Other countries energy lessons for English RCC?

Opening thoughts
We need some creative thinking about how, who, what, where and RCC.
First we need a granular needs analysis. Not the needs typologies used in recent Ofsted report. NCERCC has recently worked with LAs on needs analysis and the results of what is required look very different.
What other countries decisions about energy could teach us about providing RCC.
In England 75%+ is provided by the independent sector


In 2020, Russia supplied over 50% of Germany’s natural gas, roughly a third of all oil, and almost half of all of its coal imports. It has been weaning itself off this source of energy.

The first thing it did was reactivate closed oil and coal power plants, “painful but necessary”. It is an effective way of alleviating some pressure in the short term.

This is like the Ofsted interpretation of legislation allowing multihomes, and 1 RM many homes.

Also being reconsidered is lengthening the lifetime of the country’s only three remaining nuclear plants.

This is like the move to new ‘careless’ standards and renaming unregulated as supported accommodation.

These policies will not last long term, but will soak up a lot of investment in the present.
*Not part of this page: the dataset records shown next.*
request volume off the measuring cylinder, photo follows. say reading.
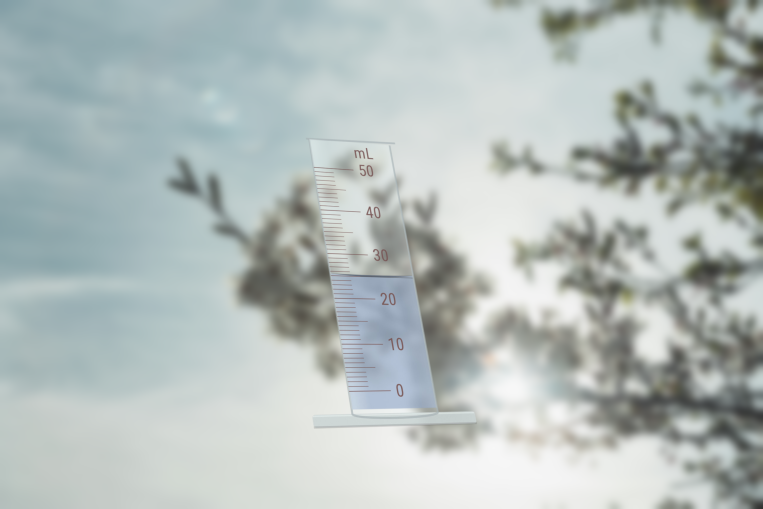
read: 25 mL
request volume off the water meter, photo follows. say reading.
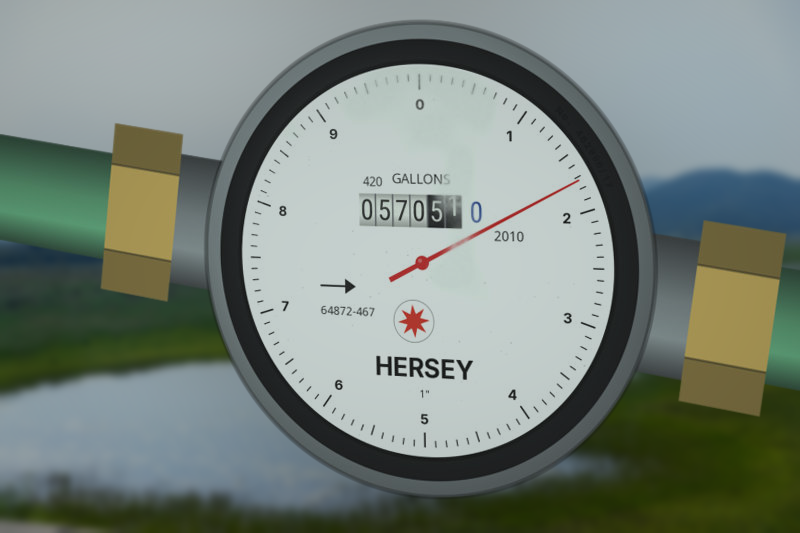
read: 570511.7 gal
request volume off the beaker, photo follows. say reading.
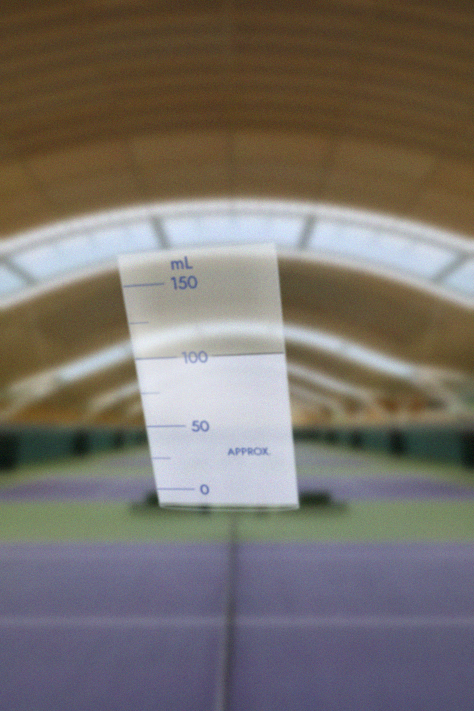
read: 100 mL
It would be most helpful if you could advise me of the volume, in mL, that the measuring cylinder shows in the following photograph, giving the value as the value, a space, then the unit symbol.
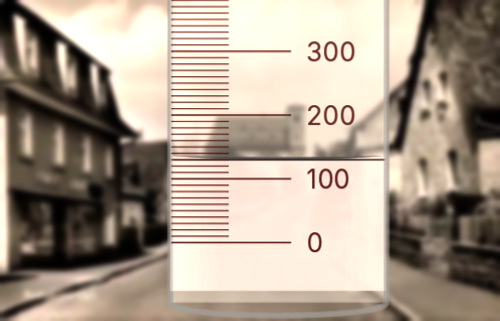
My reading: 130 mL
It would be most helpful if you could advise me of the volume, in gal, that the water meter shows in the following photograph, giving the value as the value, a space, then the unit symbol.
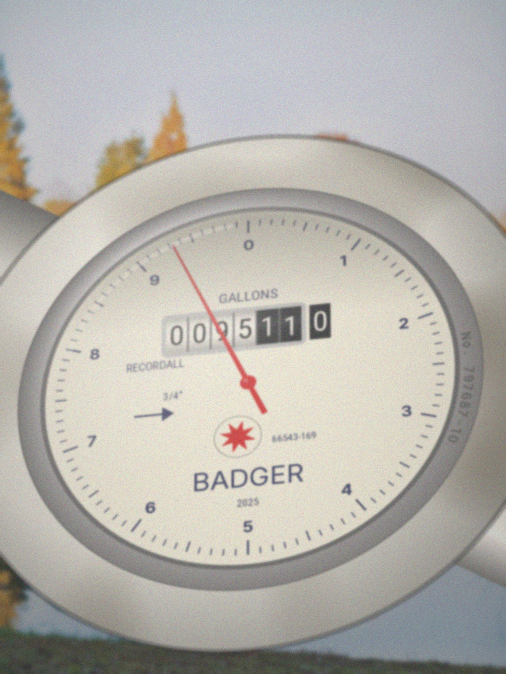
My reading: 95109.3 gal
It could be mortgaging the future.

Looking ahead, a central part of Germany’s long term plan is to achieve energy sovereignty by investing in and scaling up the generation of renewable energy. The government is installing more solar and wind energy farms and has recently released an energy efficiency support package of $180bn to Germany’s climate and transformation fund.

This is like DfE funding LA homes.


Fewer than half of the country’s nuclear reactors are up and running because of maintenance issues.

This is like not having enough homes as is often said by ADCS, LGA, CCN, DfE, Ofsted. The costs of RCC are an additional factor.

France has decided the best way to mitigate wider economic damage is to cap retail energy prices. This insulates France from the energy price shock afflicting others.

Another measure to stabilise the situation is to renationalise EDF, France’s main electricity supplier.

Nationalisation of care was an an option not yet considered regarding RCC. But surely was considered by the Care Review?

The government has also reduced taxes on electricity and approved a €20bn package of measures to help struggling households cope with rising energy and food prices.

Taxes could be reduced for RCC workers as for foster carers. This would address the recruitment shortfall.


The US has the worst energy crisis since the 1970s. Gasoline is $5 a gallon for the first time ever. Gas is at a natural gas hit its highest mark in 14 years. Electricity outages are likely.

The climate and energy deal includes tax credits for buying environmentally friendly vehicles, incentives to accelerate the rollout of wind and solar farms.

RCC not for profit delivery could be encouraged in such a tax credit way.


Japan already has a blueprint for how to deal with this kind of crisis.

We need a plan for RCC. There isnt one in the Care Review.

The focus is on lowering their use of power-hungry appliances.

So a reduction in RCC couldcome through early intervention and developing integrated specialist RCC


Pakistan has announced that it is open to long-term contracts of up to 30 years with energy suppliers.